In conclusion, the outcome of your case may be decided by the court (federal or state) system in which you file. Cajun Conti was filed in the state court system, and the appellate court found that coverage existed. The Adler suit was filed in state court, but defendant Marsh & McLennan Agency, an insurance agency that Adler added to the suit for failing to recommend Pandemic coverage, had the suit removed to federal court. (We will soon post an article about Louisiana’s requirements for “agent liability,” which were discussed in the Adler decision). The trend seems to be that most suits filed by businesses for losses sustained because of COVID-19 are not successful.

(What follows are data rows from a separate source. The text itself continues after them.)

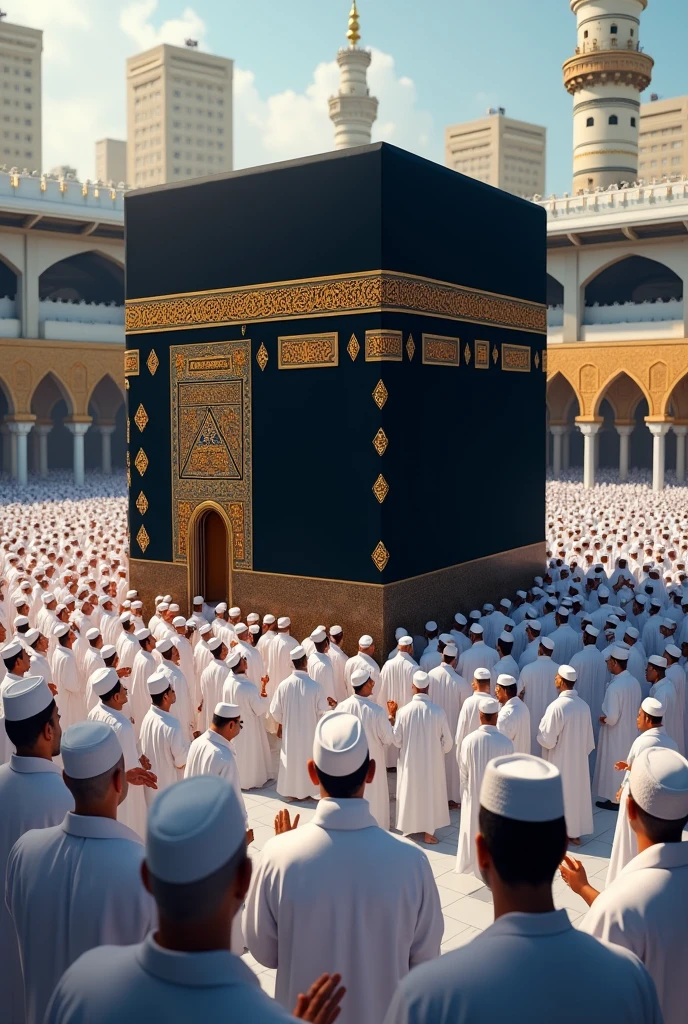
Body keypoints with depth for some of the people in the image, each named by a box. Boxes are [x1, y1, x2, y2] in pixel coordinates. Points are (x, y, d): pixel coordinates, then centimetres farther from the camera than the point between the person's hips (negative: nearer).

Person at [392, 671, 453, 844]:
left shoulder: (403, 711, -17)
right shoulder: (438, 711, -17)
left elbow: (396, 741, -7)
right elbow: (447, 742, -9)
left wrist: (392, 718, 5)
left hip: (410, 761, 0)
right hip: (432, 762, 0)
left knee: (410, 792, 18)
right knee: (431, 792, 16)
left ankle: (409, 827, 31)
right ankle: (428, 831, 23)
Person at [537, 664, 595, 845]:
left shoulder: (556, 707, -24)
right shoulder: (584, 705, -3)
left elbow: (548, 740, -21)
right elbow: (589, 739, 6)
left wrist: (541, 731, -1)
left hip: (559, 761, -6)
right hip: (579, 759, 6)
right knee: (577, 791, 16)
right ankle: (575, 833, 26)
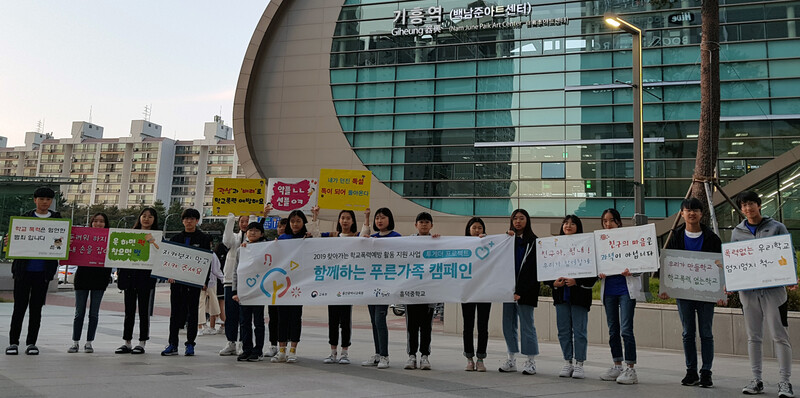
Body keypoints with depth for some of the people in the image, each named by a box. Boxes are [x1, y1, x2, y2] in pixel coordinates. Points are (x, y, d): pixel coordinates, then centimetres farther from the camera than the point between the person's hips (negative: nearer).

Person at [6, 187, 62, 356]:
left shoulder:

However, there may be some hope for businesses in Orleans, St. Bernard, or Plaquemines Parishes that are not removed to federal court, at least until the Louisiana Supreme Court addresses the issue. If those businesses’ policies contain similar language to “direct physical loss of or damage to property,” then there is a chance those businesses may be successful in their lawsuit against their insurer.
We are following Cajun Conti closely and will update you after the Louisiana Supreme Court has spoken.
1 Cajun Conti v. Certain Underwriters at Lloyd’s, London, No. 2021-CA-0343 (La. App. June 15, 2022).
2 Coleman E. Adler & Sons, LLC v. Axis Surplus Ins. Co., No. 21-30478 (5th Cir. Sept. 20, 2022).